Banjuló asomó su cabeza de entre la multitud, después de salir del escondrijo en el que se había metido durante el combate.

– ¡Ea! Este no parece que vaya a ser de mucha ayuda.

– No importa. Theodus confía en nosotros. Y Ailfrid también – dijo Sirene dando un paso al frente, todavía con los ojos llorosos pero con mirada decidida -. Somos su legado. Y somos el futuro. ¡Rompamos la Maldición!

Todos irrumpieron en fuertes gritos y lanzaron coloridos hechizos con sus varitas como si de fuegos artificiales se tratasen.

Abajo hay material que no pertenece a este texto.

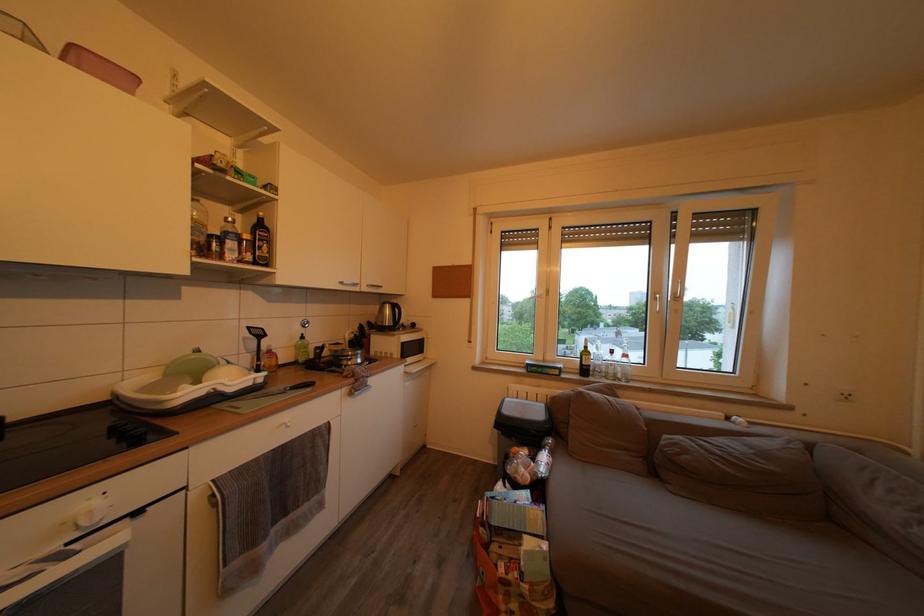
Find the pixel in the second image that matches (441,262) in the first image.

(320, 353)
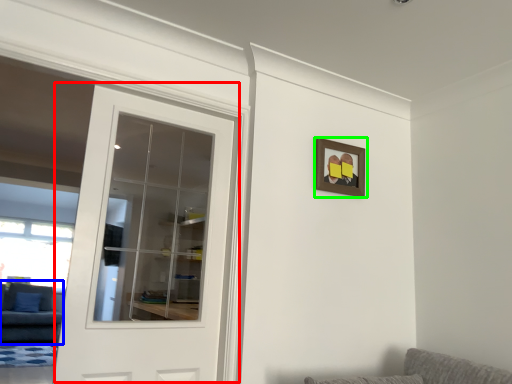
Question: Considering the real-world distances, which object is farthest from door (highlighted by a red box)? couch (highlighted by a blue box) or picture frame (highlighted by a green box)?

Choices:
 (A) couch
 (B) picture frame

Answer: (B)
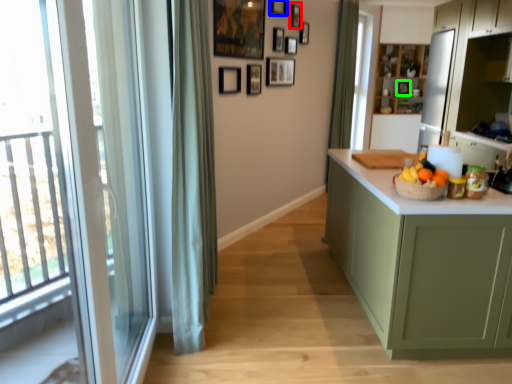
Question: Estimate the real-world distances between objects in this image. Which object is farther from picture frame (highlighted by a red box), picture frame (highlighted by a blue box) or picture frame (highlighted by a green box)?

Choices:
 (A) picture frame
 (B) picture frame

Answer: (B)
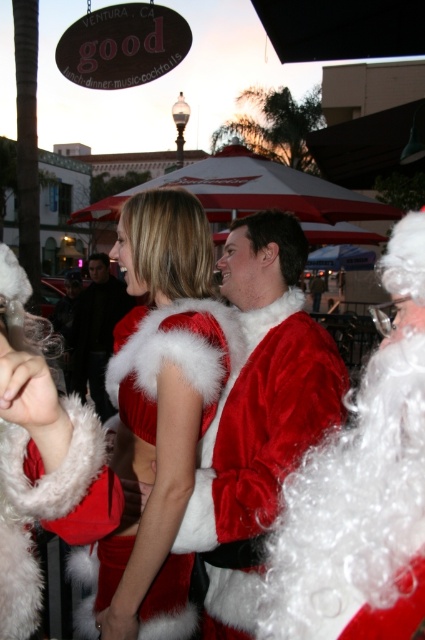
Question: In this image, where is velvet red dress at center located relative to dark gray fabric jacket at center?

Choices:
 (A) below
 (B) above

Answer: (A)

Question: Which object is positioned closest to the velvet santa at right?

Choices:
 (A) dark gray fabric jacket at center
 (B) velvet santa suit at center

Answer: (B)

Question: Which of these objects is positioned farthest from the dark gray fabric jacket at center?

Choices:
 (A) velvet red dress at center
 (B) velvet santa at right

Answer: (B)

Question: Can you confirm if velvet santa at right is positioned to the left of velvet red dress at center?

Choices:
 (A) no
 (B) yes

Answer: (A)

Question: Which point is farther to the camera?

Choices:
 (A) dark gray fabric jacket at center
 (B) velvet santa suit at center
 (C) velvet red dress at center
 (D) velvet santa at right

Answer: (A)

Question: Is velvet santa suit at center to the left of dark gray fabric jacket at center from the viewer's perspective?

Choices:
 (A) yes
 (B) no

Answer: (B)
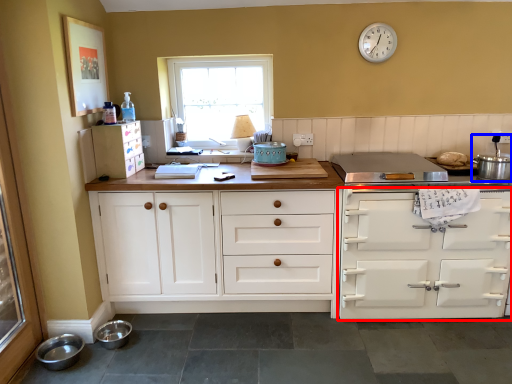
Question: Which object appears farthest to the camera in this image, cabinetry (highlighted by a red box) or appliance (highlighted by a blue box)?

Choices:
 (A) cabinetry
 (B) appliance

Answer: (A)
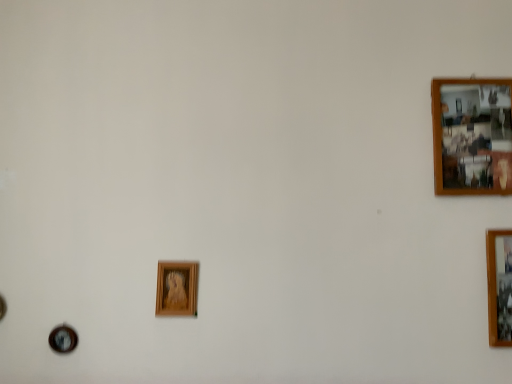
Question: Can you confirm if wooden photo frame at upper right, which appears as the first picture frame when viewed from the top, is positioned to the right of wooden photo frame at right, the 1th picture frame when ordered from right to left?

Choices:
 (A) no
 (B) yes

Answer: (A)

Question: From the image's perspective, is wooden photo frame at upper right, the 2th picture frame from the left, beneath wooden photo frame at right, marked as the 2th picture frame in a bottom-to-top arrangement?

Choices:
 (A) no
 (B) yes

Answer: (A)

Question: Considering the relative sizes of wooden photo frame at upper right, the 2th picture frame from the left, and wooden photo frame at right, the 3th picture frame when ordered from left to right, in the image provided, is wooden photo frame at upper right, the 2th picture frame from the left, thinner than wooden photo frame at right, the 3th picture frame when ordered from left to right,?

Choices:
 (A) yes
 (B) no

Answer: (A)

Question: Is wooden photo frame at upper right, marked as the 3th picture frame in a bottom-to-top arrangement, bigger than wooden photo frame at right, the 3th picture frame when ordered from left to right?

Choices:
 (A) no
 (B) yes

Answer: (A)

Question: Is the depth of wooden photo frame at upper right, which appears as the first picture frame when viewed from the top, greater than that of wooden photo frame at right, the 3th picture frame when ordered from left to right?

Choices:
 (A) yes
 (B) no

Answer: (A)

Question: Does wooden photo frame at upper right, the 2th picture frame from the left, come in front of wooden photo frame at right, the 1th picture frame when ordered from right to left?

Choices:
 (A) no
 (B) yes

Answer: (A)

Question: From a real-world perspective, is wooden photo frame at right, the 2th picture frame from the top, physically below wooden photo frame at upper right, acting as the 2th picture frame starting from the right?

Choices:
 (A) no
 (B) yes

Answer: (B)

Question: From a real-world perspective, does wooden photo frame at right, the 3th picture frame when ordered from left to right, stand above wooden photo frame at upper right, marked as the 3th picture frame in a bottom-to-top arrangement?

Choices:
 (A) no
 (B) yes

Answer: (A)

Question: From the image's perspective, does wooden photo frame at right, the 1th picture frame when ordered from right to left, appear lower than wooden photo frame at upper right, the 2th picture frame from the left?

Choices:
 (A) no
 (B) yes

Answer: (B)

Question: Is wooden photo frame at right, the 1th picture frame when ordered from right to left, shorter than wooden photo frame at upper right, which appears as the first picture frame when viewed from the top?

Choices:
 (A) no
 (B) yes

Answer: (B)

Question: Could you tell me if wooden photo frame at right, the 2th picture frame from the top, is facing wooden photo frame at upper right, the 2th picture frame from the left?

Choices:
 (A) no
 (B) yes

Answer: (A)

Question: From the image's perspective, does wooden photo frame at right, marked as the 2th picture frame in a bottom-to-top arrangement, appear higher than wooden photo frame at upper right, acting as the 2th picture frame starting from the right?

Y mientras la luz del sol se asomaba por entre las grietas de la pared, iluminando el Gran Salón, poco a poco, de manera natural, las voces empezaron a alzarse cantando el himno de la Torre Arcana:

Es tu magia, Skuchain, la que defienden con valor,

Los impromagos en su torre con nobleza y con honor.

contra toda adversidad, nuestras varitas se alzarán

Pues nuestras castas siempre unidas combatirán

 

Únete a la ImproMagia

Hay una casta para ti

Defiende Calamburia,

siente su esencia fluir

¡Los sucesores de Theodus

crecemos aquí!

 

Es tu magia, Skuchain, la que defienden con valor,

los impromagos en su torre con nobleza y con honor.

Contra toda adversidad, nuestras varitas se alzarán

pues nuestras castas siempre unidas combatirán

 

Nuestra marca de ImproMago

Muestra nuestro corazón

Y aun siendo diferentes

Latimos al mismo son

Toda nuestra fuerza se debe a la improvisación

 

Es tu magia, Skuchain, la que defienden con valor,

los impromagos en su torre con nobleza y con honor.

Contra toda adversidad, nuestras varitas se alzarán

pues nuestras castas siempre unidas combatirán

 

El Titán es nuestro emblema

Su legado es el saber

Pues a esta escuela arcana acudimos a aprender

¡Cantemos unidos el himno hasta el amanecer!